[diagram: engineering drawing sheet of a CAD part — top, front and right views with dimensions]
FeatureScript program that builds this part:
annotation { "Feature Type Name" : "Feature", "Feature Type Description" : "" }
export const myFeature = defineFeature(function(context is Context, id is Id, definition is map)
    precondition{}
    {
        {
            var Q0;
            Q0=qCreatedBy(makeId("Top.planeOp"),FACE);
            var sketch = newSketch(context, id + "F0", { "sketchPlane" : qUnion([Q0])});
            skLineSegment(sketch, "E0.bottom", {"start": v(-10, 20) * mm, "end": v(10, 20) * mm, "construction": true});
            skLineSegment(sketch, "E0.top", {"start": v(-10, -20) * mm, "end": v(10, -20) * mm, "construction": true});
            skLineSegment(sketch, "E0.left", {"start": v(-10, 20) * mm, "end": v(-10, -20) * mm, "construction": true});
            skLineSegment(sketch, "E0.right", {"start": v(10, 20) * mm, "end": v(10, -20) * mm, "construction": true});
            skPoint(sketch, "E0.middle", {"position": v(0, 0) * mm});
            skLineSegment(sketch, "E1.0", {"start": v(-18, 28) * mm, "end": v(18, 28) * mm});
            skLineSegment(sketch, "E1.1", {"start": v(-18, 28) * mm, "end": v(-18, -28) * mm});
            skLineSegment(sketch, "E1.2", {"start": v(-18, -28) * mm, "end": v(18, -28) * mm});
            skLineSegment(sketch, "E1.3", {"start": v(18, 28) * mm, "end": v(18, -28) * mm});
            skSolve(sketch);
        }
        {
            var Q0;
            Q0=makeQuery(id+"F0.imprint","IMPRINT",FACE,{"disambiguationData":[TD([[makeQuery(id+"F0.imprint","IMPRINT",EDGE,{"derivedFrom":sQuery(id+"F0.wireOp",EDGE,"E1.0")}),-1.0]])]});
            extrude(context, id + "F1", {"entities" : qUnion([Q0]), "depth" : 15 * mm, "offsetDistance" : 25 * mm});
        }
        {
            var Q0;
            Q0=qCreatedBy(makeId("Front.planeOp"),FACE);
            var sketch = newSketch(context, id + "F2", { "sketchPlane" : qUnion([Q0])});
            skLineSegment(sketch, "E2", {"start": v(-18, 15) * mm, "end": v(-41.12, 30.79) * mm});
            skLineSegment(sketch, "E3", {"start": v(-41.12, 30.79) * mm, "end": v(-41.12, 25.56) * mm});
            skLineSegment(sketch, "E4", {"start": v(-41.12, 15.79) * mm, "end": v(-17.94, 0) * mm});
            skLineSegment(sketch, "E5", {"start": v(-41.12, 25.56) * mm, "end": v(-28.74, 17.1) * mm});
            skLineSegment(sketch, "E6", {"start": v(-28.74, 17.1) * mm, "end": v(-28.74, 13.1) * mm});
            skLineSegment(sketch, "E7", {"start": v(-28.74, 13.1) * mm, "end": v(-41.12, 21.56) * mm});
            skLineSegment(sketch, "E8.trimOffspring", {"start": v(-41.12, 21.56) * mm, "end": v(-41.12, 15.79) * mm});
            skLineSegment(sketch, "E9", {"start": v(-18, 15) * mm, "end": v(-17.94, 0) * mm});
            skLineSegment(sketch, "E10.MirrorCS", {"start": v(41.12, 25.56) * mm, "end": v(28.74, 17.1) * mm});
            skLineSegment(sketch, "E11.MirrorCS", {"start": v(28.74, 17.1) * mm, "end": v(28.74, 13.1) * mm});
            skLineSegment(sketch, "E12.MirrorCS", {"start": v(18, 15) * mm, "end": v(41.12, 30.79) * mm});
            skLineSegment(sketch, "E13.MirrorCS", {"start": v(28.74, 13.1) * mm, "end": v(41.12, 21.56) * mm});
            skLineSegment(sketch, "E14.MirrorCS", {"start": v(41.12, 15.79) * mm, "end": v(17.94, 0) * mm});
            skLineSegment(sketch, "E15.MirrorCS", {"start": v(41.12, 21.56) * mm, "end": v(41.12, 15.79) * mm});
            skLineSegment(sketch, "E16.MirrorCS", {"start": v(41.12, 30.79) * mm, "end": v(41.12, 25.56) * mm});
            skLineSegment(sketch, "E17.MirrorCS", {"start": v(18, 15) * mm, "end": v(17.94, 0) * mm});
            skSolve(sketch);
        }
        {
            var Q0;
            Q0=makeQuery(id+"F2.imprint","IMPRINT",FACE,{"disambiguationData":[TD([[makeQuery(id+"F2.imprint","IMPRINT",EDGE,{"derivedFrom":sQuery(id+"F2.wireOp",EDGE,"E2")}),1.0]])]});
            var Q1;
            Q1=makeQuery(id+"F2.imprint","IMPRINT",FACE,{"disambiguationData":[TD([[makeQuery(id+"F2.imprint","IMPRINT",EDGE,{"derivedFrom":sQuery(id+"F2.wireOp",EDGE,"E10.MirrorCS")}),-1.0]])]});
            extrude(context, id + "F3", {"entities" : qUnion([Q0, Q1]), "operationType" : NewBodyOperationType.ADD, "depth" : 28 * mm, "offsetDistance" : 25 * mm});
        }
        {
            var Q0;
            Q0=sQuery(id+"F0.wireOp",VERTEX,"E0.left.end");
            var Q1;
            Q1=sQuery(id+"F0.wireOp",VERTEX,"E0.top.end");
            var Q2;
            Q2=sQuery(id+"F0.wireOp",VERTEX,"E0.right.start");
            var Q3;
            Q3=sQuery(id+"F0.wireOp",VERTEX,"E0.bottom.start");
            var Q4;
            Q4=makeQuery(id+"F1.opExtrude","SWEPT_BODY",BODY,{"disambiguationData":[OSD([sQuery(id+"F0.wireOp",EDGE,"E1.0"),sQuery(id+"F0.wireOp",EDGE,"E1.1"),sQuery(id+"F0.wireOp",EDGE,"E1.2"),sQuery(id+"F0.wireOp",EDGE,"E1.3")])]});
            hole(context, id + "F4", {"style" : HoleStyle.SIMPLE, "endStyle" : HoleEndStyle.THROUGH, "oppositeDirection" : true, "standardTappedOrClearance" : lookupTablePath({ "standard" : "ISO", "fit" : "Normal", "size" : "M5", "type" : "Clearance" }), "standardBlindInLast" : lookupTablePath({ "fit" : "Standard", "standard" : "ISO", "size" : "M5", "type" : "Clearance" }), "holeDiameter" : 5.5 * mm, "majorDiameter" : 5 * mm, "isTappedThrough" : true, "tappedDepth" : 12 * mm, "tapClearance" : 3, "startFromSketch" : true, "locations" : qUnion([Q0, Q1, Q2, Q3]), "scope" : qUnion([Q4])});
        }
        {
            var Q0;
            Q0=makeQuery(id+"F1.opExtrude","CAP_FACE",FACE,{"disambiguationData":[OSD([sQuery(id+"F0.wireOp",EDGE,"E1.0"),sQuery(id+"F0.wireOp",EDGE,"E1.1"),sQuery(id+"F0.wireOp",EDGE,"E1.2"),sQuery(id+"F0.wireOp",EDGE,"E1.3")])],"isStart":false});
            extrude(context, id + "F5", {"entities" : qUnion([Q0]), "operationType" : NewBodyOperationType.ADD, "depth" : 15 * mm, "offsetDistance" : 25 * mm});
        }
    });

============

**Problem to work on**
How many lines in the items above contain the string "true"? Reply with the number alone.

**Answer for this exercise**
5